Filed pursuant to Rule 424(b)(3)
Registration No. 333-140580
PROSPECTUS SUPPLEMENT NO. 2
(TO PROSPECTUS DATED FEBRUARY 9, 2007)
This prospectus supplement No. 2 supplements and amends the prospectus dated February 9, 2007, as supplemented by prospectus supplement
No. 1 dated May 29, 2007, relating to the offer and sale from time to time by certain of our shareholders of up to 8,333,333 shares of our
common stock. The original prospectus covered the offer and sale by certain of our shareholders of up to 8,333,333 shares of our common
stock, and this prospectus supplement No. 2 relates to the offer and sale of the remaining 5,686,555 shares of our common stock which were
not disposed of previously. We are not selling any shares of common stock in this offering and therefore will not receive any proceeds from
this offering. You should read this prospectus supplement No. 2 together with the prospectus and prospectus supplement No. 1.
The table on page 16 of the prospectus, which was subsequently amended by prospectus supplement No. 1, sets forth information with respect
to the selling shareholders and the respective amounts of shares of our common stock beneficially owned by each selling shareholder that may
be offered pursuant to the prospectus. This prospectus supplement amends and restates that table in its entirety, as follows:
Shares of Common Stock Number of Shares of Common Stock
Beneficially Owned Prior to Shares Beneficially Owned After
Securityholder Offering(1) Being Offered Offering(2)

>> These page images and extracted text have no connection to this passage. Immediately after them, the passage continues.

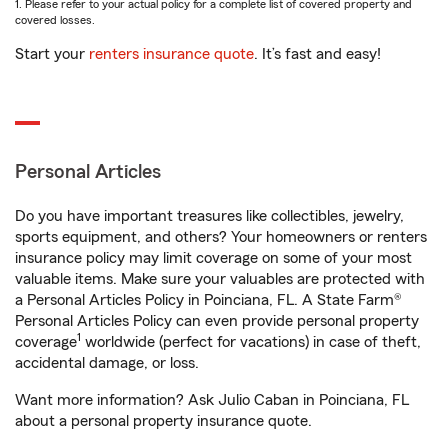
1. Please refer to your actual policy for a complete list of covered property and
covered losses.
Start your
renters insurance quote
. It’s fast and easy!
Personal Articles
Do you have important treasures like collectibles, jewelry,
sports equipment, and others? Your homeowners or renters
insurance policy may limit coverage on some of your most
valuable items. Make sure your valuables are protected with
a Personal Articles Policy in Poinciana, FL. A State Farm®
Personal Articles Policy can even provide personal property
1
coverage
worldwide (perfect for vacations) in case of theft,
accidental damage, or loss.
Want more information? Ask Julio Caban in Poinciana, FL
about a personal property insurance quote.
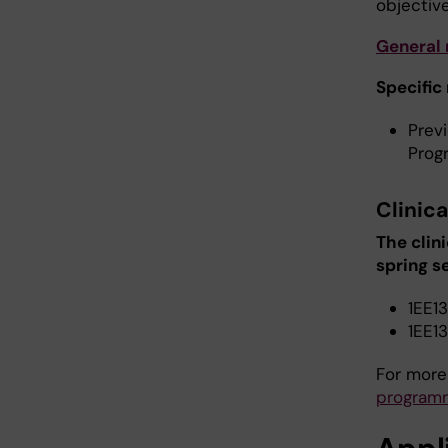
objective
General
Specific
Prev
Prog
Clinica
The clin
spring 
1EE13
1EE13
For more
program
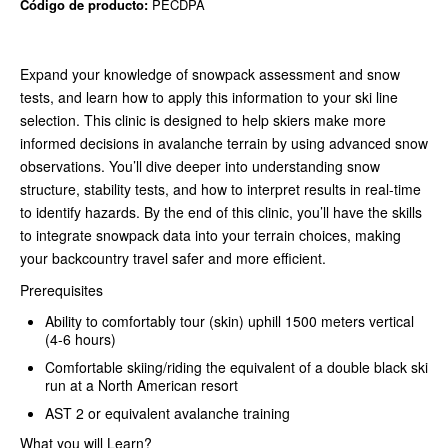
Código de producto:
PECDPA
Expand your knowledge of snowpack assessment and snow
tests, and learn how to apply this information to your ski line
selection. This clinic is designed to help skiers make more
informed decisions in avalanche terrain by using advanced snow
observations. You’ll dive deeper into understanding snow
structure, stability tests, and how to interpret results in real-time
to identify hazards. By the end of this clinic, you’ll have the skills
to integrate snowpack data into your terrain choices, making
your backcountry travel safer and more efficient.
Prerequisites
Ability to comfortably tour (skin) uphill 1500 meters vertical
(4-6 hours)
Comfortable skiing/riding the equivalent of a double black ski
run at a North American resort
AST 2 or equivalent avalanche training
What you will Learn?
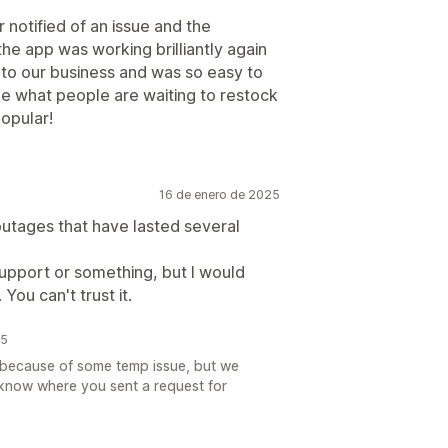
 notified of an issue and the
the app was working brilliantly again
ul to our business and was so easy to
see what people are waiting to restock
opular!
16 de enero de 2025
outages that have lasted several
support or something, but I would
ou can't trust it.
25
e because of some temp issue, but we
 know where you sent a request for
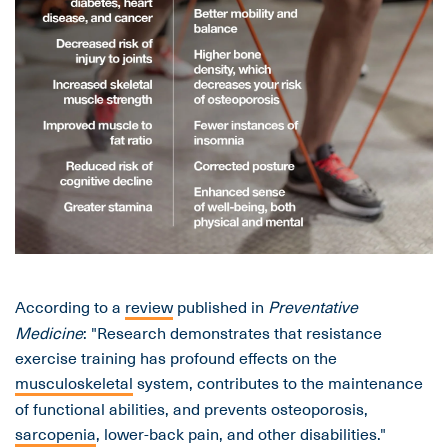
According to a
review
published in
Preventative
Medicine
: "Research demonstrates that resistance
exercise training has profound effects on the
musculoskeletal
system, contributes to the maintenance
of functional abilities, and prevents osteoporosis,
sarcopenia
, lower-back pain, and other disabilities."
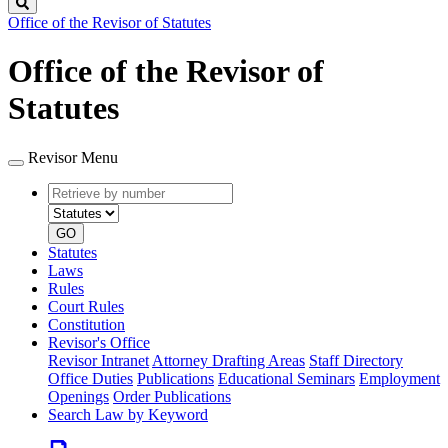
Search
Office of the Revisor of Statutes
Office of the Revisor of
Statutes
Revisor Menu
Retrieve
Document
by
type
number
GO
Statutes
Laws
Rules
Court Rules
Constitution
Revisor's Office
Revisor Intranet
Attorney Drafting Areas
Staff Directory
Office Duties
Publications
Educational Seminars
Employment
Openings
Order Publications
Search Law by Keyword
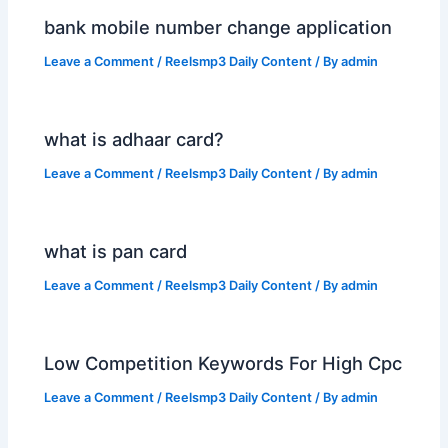
bank mobile number change application
Leave a Comment
/
Reelsmp3 Daily Content
/ By
admin
what is adhaar card?
Leave a Comment
/
Reelsmp3 Daily Content
/ By
admin
what is pan card
Leave a Comment
/
Reelsmp3 Daily Content
/ By
admin
Low Competition Keywords For High Cpc
Leave a Comment
/
Reelsmp3 Daily Content
/ By
admin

Number Percent(3) Number Percent
Dillon Yarn Corporation 5,191,298 8.6% 5,191,298 — —
Little Bay Investment Corp. 131,000 * 131,000 — —
John Barrie 6,637 * 6,637 — —
Floyd Lee Johnson 248,000 * 200,000 48,000 *
Harvey Levy 57,620 * 57,620 — —
Mitchel Weinberger 130,000 * 100,000 30,000 *
Total 5,764,555 9.6% 5,686,555 78,000 *
* Less than 1%
(1) Beneficial ownership is as of June 28, 2010 based upon information provided by each selling shareholder named in the table above.
(2) Assumes sale of all shares of our common stock registered hereunder, even though the selling shareholders are under no obligation
known to our company to sell any shares of our common stock at this time.
(3) Based on 60,172,300 shares of our common stock outstanding as of June 21, 2010.
The prospectus dated February 9, 2007 and the prospectus supplement No. 1 dated May 29, 2007 together with this prospectus supplement
No. 2, constitutes the prospectus required to be delivered by Section 5(b) of the Securities Act of 1933, as amended, with respect to offers and
sales of the common stock.
Our common stock is traded on the New York Stock Exchange under the symbol UFI. On June 28, 2010, the last reported sales price of our
common stock was $3.91 per share.
We urge you to carefully read the section entitled “Risk Factors” beginning on page 4 of the accompanying prospectus, where we
describe specific risks associated with our common stock before you make your investment decision.
Neither the Securities and Exchange Commission nor any state securities commission has approved or disapproved of these securities or passed
upon the adequacy of this prospectus supplement. Any representation to the contrary is a criminal offense.
The date of this prospectus supplement is June 29, 2010.